Umas das perguntas mais importantes que o homem pode fazer a si mesmo é até que ponto ele sabe daquilo que faz para se tornar um herói?

Talvez assim haveria uma arrasadora liberação de verdade. Faria com que os homens exigissem que a cultura lhes desse o que lhes é devido, um sentimento básico de valor humano como contribuintes sem igual para a vida cósmica.

Mas as sociedade atuais só poderiam conseguir tal objetivo quebrando suas próprias fundações. Só as sociedade que chamamos de “primitivas” proporcionam esse sentimento a seus membros. O homem de hoje só está pedindo o que historicamente lhe foi roubado pela era industrial.

Mas a verdade em relação à necessidade de heroísmo não é fácil de ser admitida por ninguém, nem mesmo pelos próprios indivíduos que querem ter reconhecidas suas reinvidicações. Nos tornar cientes daquilo que fazemos para alcançar o heroísmo é um dos principais problemas auto-analíticos da vida – percebidos por Nietzsche, Freud, Otto Rank, entre outros.

Os atos heróicos dos humanos são de uma impulsividade cega que os consome. Nas pessoas apaixonadas, trata-se de um grito à procura de glória, tão isento de crítica e tão reflexo como o uivo de um cachorro.

Nas massas mais passivas de homens medíocres, ela fica disfarçada enquanto eles desempenham, humildes e queixosos, os papéis que a sociedade designa para seus atos heróicos. Permitindo que através de promoções e uniformes-padrões estes se sobressaiam pouco.

E todo este heroísmo é dissimulado pelo “lado nobre”.
O homem dará a vida pela sua pátria, sua sociedade, sua família. Tomará a decisão de atirar-se sobre uma granada para salvar seus camaradas; ele é capaz da mais alta generosidade e do mais elevado auto-sacrifício. Mas tem que sentir e crer que aquilo que está fazendo é verdadeiramente heróico, transcendente ao tempo e extremamente significativo.

A crise da sociedade moderna está precisamente no fato de que os jovens não acreditam que este plano seja verdadeiro para os problemas de suas vidas e de sua época. Estamos vivendo uma crise de heroísmo que atinge todos os aspectos de nossa vida social. Há os que abandonam o heroísmo da universidade, outros, o da atividade econômica e de uma carreira, alguns, o da atividade política. 

"...Surgem os anti-heróis, aqueles que seriam indivíduos heróicos à sua maneira..."

Como Charles Manson com a sua “família” especial, aqueles cujos atormentados atos heróicos atacam o sistema que deixou de representar o heroísmo estabelecido em consenso.

Viemos de uma sociedade onde os jovens já haviam percebido uma grande verdade sócio-histórica.

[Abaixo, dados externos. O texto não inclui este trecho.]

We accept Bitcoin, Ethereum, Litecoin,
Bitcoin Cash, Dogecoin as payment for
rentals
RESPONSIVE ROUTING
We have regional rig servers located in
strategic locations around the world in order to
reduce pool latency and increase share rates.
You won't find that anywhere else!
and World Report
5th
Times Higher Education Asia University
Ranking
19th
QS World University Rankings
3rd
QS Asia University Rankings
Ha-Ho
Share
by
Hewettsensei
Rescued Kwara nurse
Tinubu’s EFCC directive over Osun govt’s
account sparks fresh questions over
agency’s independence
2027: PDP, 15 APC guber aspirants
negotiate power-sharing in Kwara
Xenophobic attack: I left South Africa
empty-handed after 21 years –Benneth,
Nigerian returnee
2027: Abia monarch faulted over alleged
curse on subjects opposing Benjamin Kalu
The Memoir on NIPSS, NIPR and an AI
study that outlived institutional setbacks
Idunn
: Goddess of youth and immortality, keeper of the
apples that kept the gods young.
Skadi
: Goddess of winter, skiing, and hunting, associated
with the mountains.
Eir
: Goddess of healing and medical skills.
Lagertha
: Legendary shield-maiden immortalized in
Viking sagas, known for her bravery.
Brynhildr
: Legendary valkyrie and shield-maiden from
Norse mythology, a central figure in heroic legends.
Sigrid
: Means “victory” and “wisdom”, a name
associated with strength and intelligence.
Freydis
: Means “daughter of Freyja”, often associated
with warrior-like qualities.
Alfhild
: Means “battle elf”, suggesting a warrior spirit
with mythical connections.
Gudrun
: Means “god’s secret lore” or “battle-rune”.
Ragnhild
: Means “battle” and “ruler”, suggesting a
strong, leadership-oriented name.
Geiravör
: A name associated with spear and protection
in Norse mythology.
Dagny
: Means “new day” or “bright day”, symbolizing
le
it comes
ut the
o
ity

Através da perversa e destruidora atividade heróica da Alemanha de Hitler ou o simples, degradante e tolo ato heróico da aquisição e exibição de bens de consumo, no acúmulo de dinheiro e de privilégios que agora caracteriza sistemas de vida inteiros, tanto capitalistas como soviéticos.

E esta crise da sociedade também é a crise de tudo que a constitui, tal  como a religião organizada. A religião já não é válida como um sistema de heróis, e por isso a juventude cada vez mais a despreza.

Se a cultura tradicional fica desacreditada como atividade heróica, a igreja que apóia essa cultura se desmerece automaticamente. Se a igreja, por outro lado, preferir insistir na sua própria atividade heróica, poderá verificar que, em pontos cruciais, terá que agir contra a cultura, recrutar jovens para serem anti-heróis em relação às formas de viver da sociedade em que vivem. Este é o dilema da religião, e de qualquer tipo de ideologia ou simulacro desta era.

O termo “crise” significa “a hora de mudança”. Se ainda estamos em crise é pelo fato de que embora todos já tenham percebido o problema, ainda, nada foi feito.